Help Center> > Service Overview >What Is SIS

What Is SIS

Speech Interaction Service (SIS) provides a man-machine interaction mode by open Application Programming Interfaces (APIs). You can obtain the speech interaction result by real-time access and API calling. SIS consists of the following sub-services:

  • ASR Customization (ASRC): leverages deep learning technology to optimize speech recognition for specific fields and allows you to define language models.

    ASRC provides the Sentence Transcription and Long Audio Transcription functions.

  • Real-Time ASR (RASR): converts continuous audio streams into text in real time, enabling faster speech recognition.
  • Automatic Speech Recognition (ASR): converts audio recordings into text.
  • Text To Speech (TTS): converts text into lifelike voices.

ASRC

ASRC provides the Sentence Transcription and Long Audio Transcription functions. Sentence Transcription recognizes audio recordings with a shorter duration at a faster speed, and Long Audio Transcription performs well in recognizing audio recordings with a longer duration.

  • Sentence Transcription converts audio recordings whose duration is less than 1 minute into text. After binary data is uploaded, the system automatically processes and converts it into text.
  • Long Audio Transcription recognizes long audio recordings and converts them into text. It features good scalability, provides different models for different domains, and supports hot word customization.

ASRC Advantages

  • High Recognition Rate

    Utilizes the deep learning technology to optimize the corpus for specific scenarios and fields, enabling an industry-leading recognition rate.

  • Cutting-Edge Technologies

    Combines mature speech recognition algorithms currently in active use in the industry with the latest research to empower enterprises with unique competitive advantages.

  • Hot Word Recognition

    Allows you to upload wordlists critical to your industry so that your professional jargon can be more accurately recognized.

  • Customizable Models

    Increases accuracy by using speech recognition models designed for the specific requirements of the vertical industry you operate in of for other specific scenarios.

RASR

You can access and call APIs to obtain the speech recognition result in real time.

RASR Advantages

  • High Recognition Accuracy

    Adopts the latest generation of speech recognition and Deep Neural Network (DNN) technologies to greatly improve the anti-noise performance and recognition accuracy.

  • High Speed

    Integrates the language models, dictionaries, and acoustic models into a large neural network featuring impressive optimizations in the engineering to greatly increase the decoding speed, achieving faster recognition.

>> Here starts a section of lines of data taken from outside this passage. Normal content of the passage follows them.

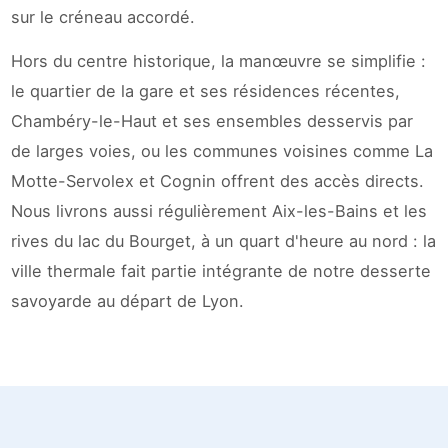
sur le créneau accordé.
Hors du centre historique, la manœuvre se simplifie :
le quartier de la gare et ses résidences récentes,
Chambéry-le-Haut et ses ensembles desservis par
de larges voies, ou les communes voisines comme La
Motte-Servolex et Cognin offrent des accès directs.
Nous livrons aussi régulièrement Aix-les-Bains et les
rives du lac du Bourget, à un quart d'heure au nord : la
ville thermale fait partie intégrante de notre desserte
savoyarde au départ de Lyon.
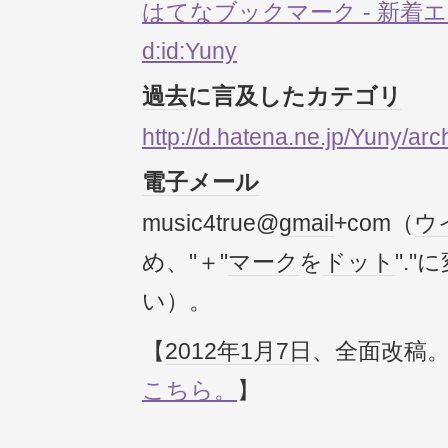
はてなブックマーク - 新着エ
d:id:Yuny
過去
に言及した
カテゴリ
http://d.hatena.ne.jp/Yuny/arc
電子メール
music4true@
gmail
+com（
ウ
め、"＋"
マーク
を
ドット
".
い）。
【
2012年
1月7日
、全面改稿
こちら。
】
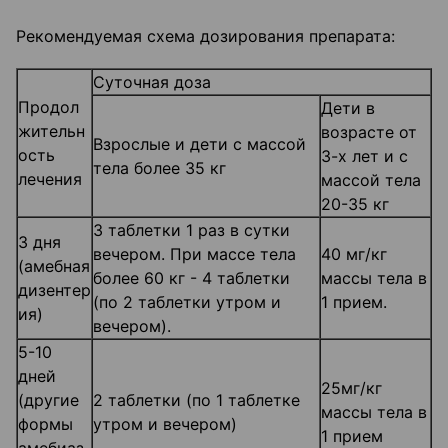
Рекомендуемая схема дозирования препарата:
Суточная доза
Продол
Дети в
жительн
возрасте от
Взрослые и дети с массой
ость
3-х лет и с
тела более 35 кг
лечения
массой тела
20-35 кг
3 таблетки 1 раз в сутки
3 дня
вечером. При массе тела
40 мг/кг
(амебная
более 60 кг - 4 таблетки
массы тела в
дизентер
(по 2 таблетки утром и
1 прием.
ия)
вечером).
5-10
дней
25мг/кг
(другие
2 таблетки (по 1 таблетке
массы тела в
формы
утром и вечером)
1 прием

  • Multiple Recognition Modes

    Supports multiple real-time speech recognition modes, including streaming, continuous, and single-sentence, to suit different application scenarios.

  • Customization Service

    Allows you to customize the language-layer model in a specific vertical domain to better recognize proprietary words and industry terms, adding a significant boost to accuracy.

RASR Functions

  • Text Timestamps

    Generates specific timestamps for the audio conversion result, so that you can quickly find the spot in the original audio clip to confirm the text and adopt if needed.

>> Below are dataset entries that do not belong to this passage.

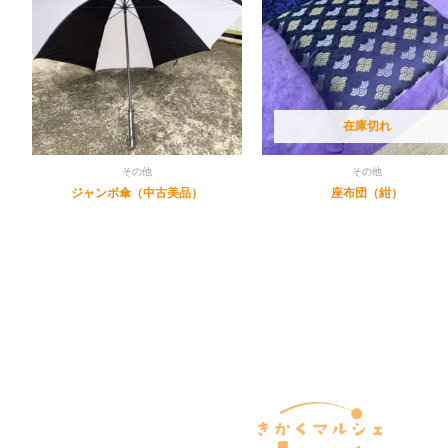
在庫切れ
その他
その他
ジャンボ傘（中古美品）
座布団（紺）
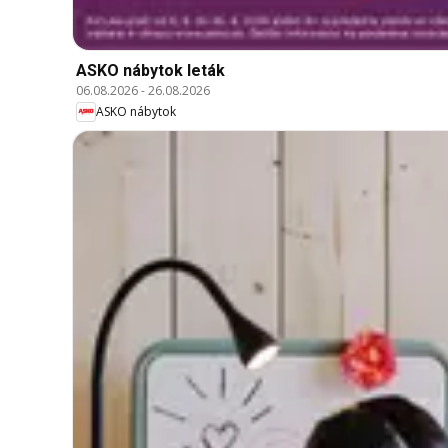
ASKO nábytok leták
06.08.2026
-
26.08.2026
ASKO nábytok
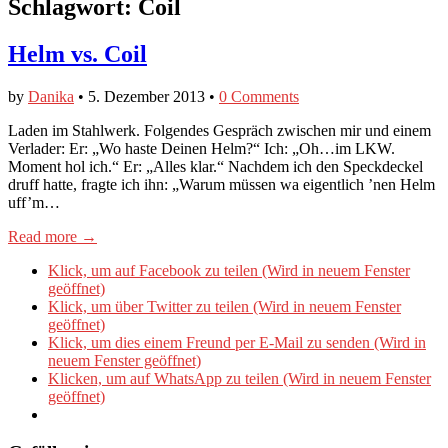
Schlagwort:
Coil
Helm vs. Coil
by
Danika
•
5. Dezember 2013
•
0 Comments
Laden im Stahlwerk. Folgendes Gespräch zwischen mir und einem
Verlader: Er: „Wo haste Deinen Helm?“ Ich: „Oh…im LKW.
Moment hol ich.“ Er: „Alles klar.“ Nachdem ich den Speckdeckel
druff hatte, fragte ich ihn: „Warum müssen wa eigentlich ’nen Helm
uff’m…
Read more →
Klick, um auf Facebook zu teilen (Wird in neuem Fenster
geöffnet)
Klick, um über Twitter zu teilen (Wird in neuem Fenster
geöffnet)
Klick, um dies einem Freund per E-Mail zu senden (Wird in
neuem Fenster geöffnet)
Klicken, um auf WhatsApp zu teilen (Wird in neuem Fenster
geöffnet)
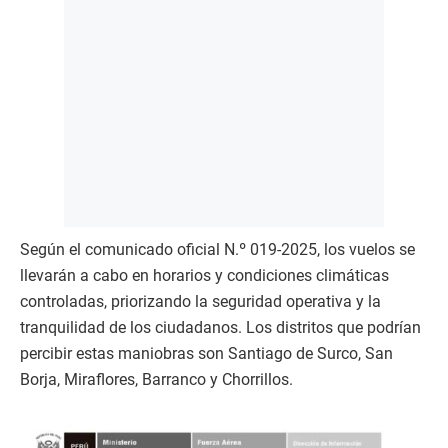
Según el comunicado oficial N.º 019-2025, los vuelos se
llevarán a cabo en horarios y condiciones climáticas
controladas, priorizando la seguridad operativa y la
tranquilidad de los ciudadanos. Los distritos que podrían
percibir estas maniobras son Santiago de Surco, San
Borja, Miraflores, Barranco y Chorrillos.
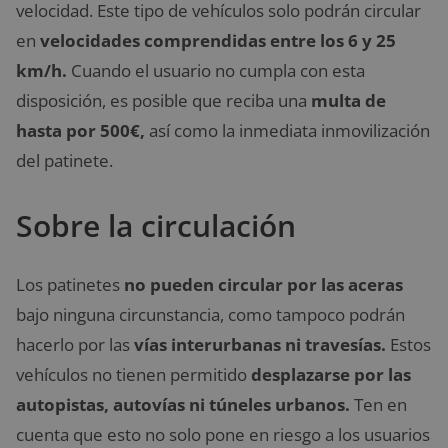
velocidad. Este tipo de vehículos solo podrán circular
en
velocidades comprendidas entre los 6 y 25
km/h.
Cuando el usuario no cumpla con esta
disposición, es posible que reciba una
multa de
hasta por 500€,
así como la inmediata inmovilización
del patinete.
Sobre la circulación
Los patinetes
no pueden circular por las aceras
bajo ninguna circunstancia, como tampoco podrán
hacerlo por las
vías interurbanas ni travesías.
Estos
vehículos no tienen permitido
desplazarse por las
autopistas, autovías ni túneles urbanos.
Ten en
cuenta que esto no solo pone en riesgo a los usuarios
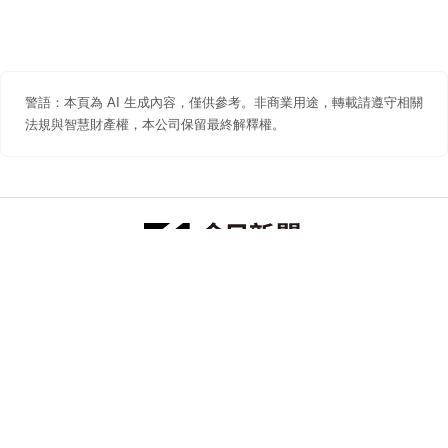
警語：本頁為 AI 生成內容，僅供參考。非商業用途，轉載請遵守相關
法規與智慧財產權，本公司保留最終解釋權。
防詐聲明
著作權聲明
免責聲明
關於我們
隱私權聲明
合作提案
追蹤 NOWNEWS 今日新聞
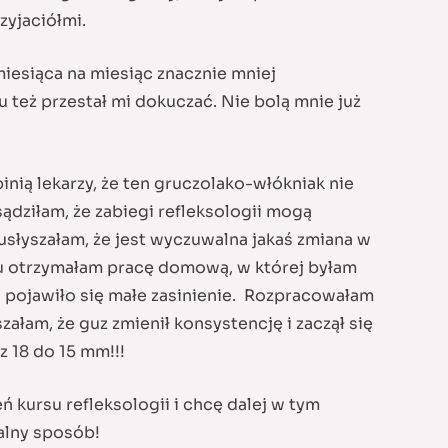
zyjaciółmi.
miesiąca na miesiąc znacznie mniej
eż przestał mi dokuczać. Nie bolą mnie już
nią lekarzy, że ten gruczolako-włókniak nie
ądziłam, że zabiegi refleksologii mogą
słyszałam, że jest wyczuwalna jakaś zmiana w
egu otrzymałam pracę domową, w której byłam
i pojawiło się małe zasinienie. Rozpracowałam
załam, że guz zmienił konsystencję i zaczął się
z 18 do 15 mm!!!
kursu refleksologii i chcę dalej w tym
ralny sposób!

  • Intelligent Text Segmentation

    By extracting semantic features of the context and combining voice features, intelligently segments sentences and adds punctuation marks to improve the readability of the output text.

  • Hybrid Recognition

    Supports recognition of English letters/words and digits included in Chinese sentences.

  • Instant Result Output

    Continuously recognizes voice streams, outputs results in real time, and automatically corrects the content based on the context language model.

  • Automatic VAD

    Performs voice activity detection (VAD) on the input voice streams to improve recognition efficiency and accuracy.

  • Flexible Access Modes

    Supports access over WebSocket and MRCP interfaces.

ASR

ASR converts audio recordings whose duration is within 1 minute and whose size is less than 4 MB into text. After a complete audio file is uploaded, the system automatically converts it into text.

ASR Advantages

  • High Accuracy

    Employs deep learning technologies to achieve a speech recognition accuracy of over 95%.

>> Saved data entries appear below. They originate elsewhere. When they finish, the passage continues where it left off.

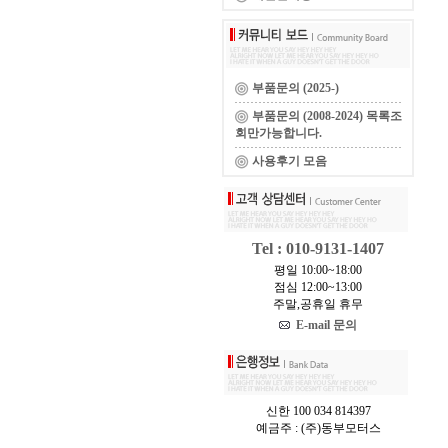
부품문의 (2025-)
부품문의 (2008-2024) 목록조
회만가능합니다.
사용후기 모음
Tel : 010-9131-1407
평일 10:00~18:00
점심 12:00~13:00
주말,공휴일 휴무
E-mail 문의
신한 100 034 814397
예금주 : (주)동부모터스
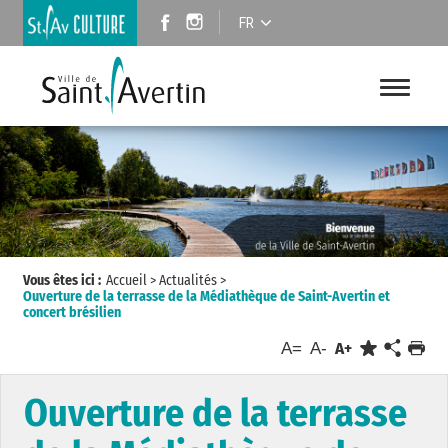
FR
Vous êtes ici :
Accueil
>
Actualités
>
Ouverture de la terrasse de la Médiathèque de Saint-Avertin et
concert brésilien
A=
A-
A+
Ouverture de la terrasse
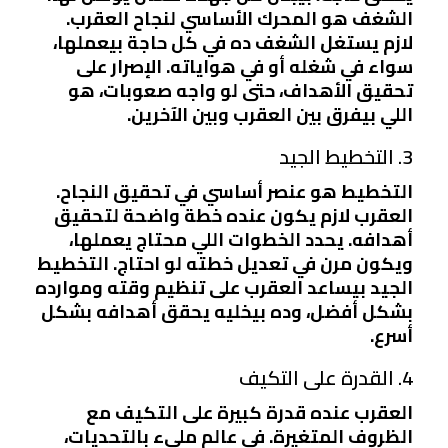
الشغف هو المحرك الأساسي لنجاح العقرب.
لازم يستغل الشغف ده في كل حاجة بيعملها،
سواء في شغله أو في هواياته. الإصرار على
تحقيق الأهداف، حتى لو واجه صعوبات، هو
اللي بيفرق بين العقرب وبين الآخرين.
3. التخطيط الجيد
التخطيط هو عنصر أساسي في تحقيق النجاح.
العقرب لازم يكون عنده خطة واضحة لتحقيق
أهدافه. يحدد الخطوات اللي محتاج يعملها،
ويكون مرن في تعديل خطته لو احتاج. التخطيط
الجيد بيساعد العقرب على تنظيم وقته وموارده
بشكل أفضل، وده بيخليه يحقق أهدافه بشكل
أسرع.
4. القدرة على التكيف
العقرب عنده قدرة كبيرة على التكيف مع
الظروف المتغيرة. في عالم مليء بالتحديات،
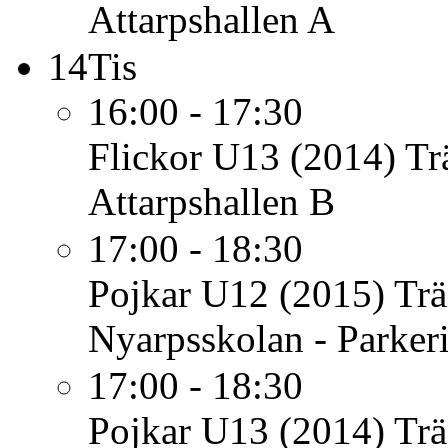
Attarpshallen A
14
Tis
16:00 - 17:30
Flickor U13 (2014)
Tr
Attarpshallen B
17:00 - 18:30
Pojkar U12 (2015)
Trä
Nyarpsskolan - Parker
17:00 - 18:30
Pojkar U13 (2014)
Trä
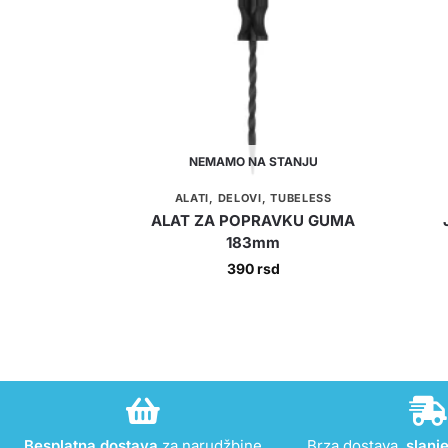
NEMAMO NA STANJU
ALATI
,
DELOVI
,
TUBELESS
ALAT ZA POPRAVKU GUMA
183mm
390
rsd
Besplatna dostava
za narudžbine
Brza dostava,
slanj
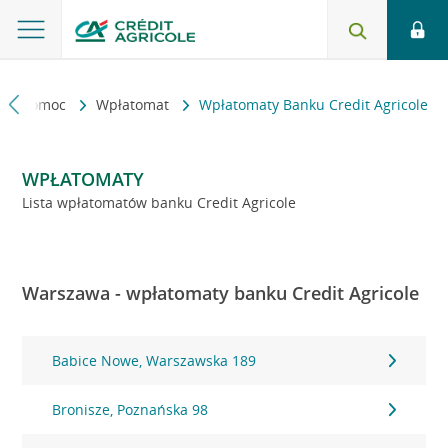
kt i pomoc
Wpłatomat
Wpłatomaty Banku Credit Agricole
WPŁATOMATY
Lista wpłatomatów banku Credit Agricole
Warszawa - wpłatomaty banku Credit Agricole
Babice Nowe, Warszawska 189
Bronisze, Poznańska 98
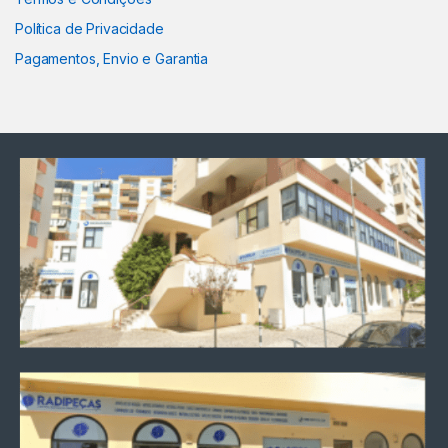
Política de Privacidade
Pagamentos, Envio e Garantia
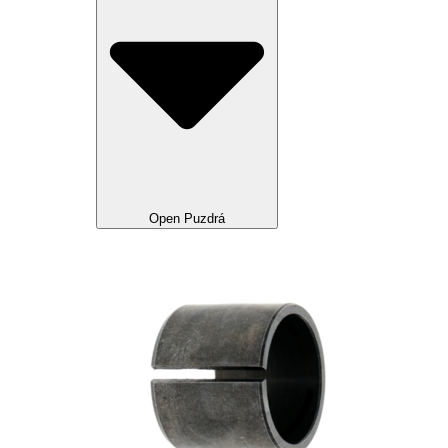
Open Puzdrá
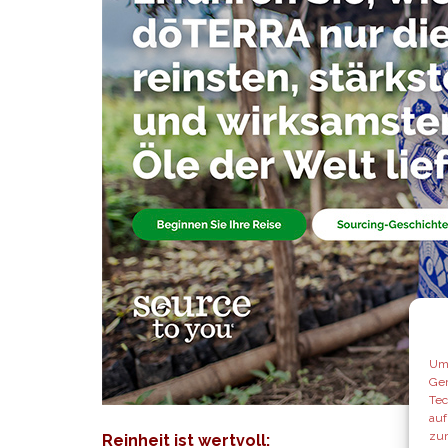
Um 
Ger
Tec
auf
zur
Reinheit ist wertvoll:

  • Strong Language Support

    Supports recognition of speeches in Chinese Mandarin to meet the application requirements in various scenarios.

  • Solid Reliability

    Proven stability after years of experience in complex enterprise customer scenarios.

  • High Efficiency

    Provides standard RESTful APIs and service SDKs to facilitate use and integration while reducing labor and business costs.

TTS

TTS converts text into lifelike voices. It provides speech services with customizable timbres, volumes, and speeds for enterprises and individuals.

TTS Advantages

  • High Accuracy

    Employs deep learning technologies to rapidly synthesize natural, fluent human speech.

  • Customization

    Allows you to customize the timbre, tone, and speed of spoken text based on your needs.

  • Solid Reliability

    Proven stability after years of experience in complex enterprise customer scenarios.

  • High Efficiency

    Provides standard RESTful APIs and service SDKs to facilitate use and integration while reducing labor and business costs.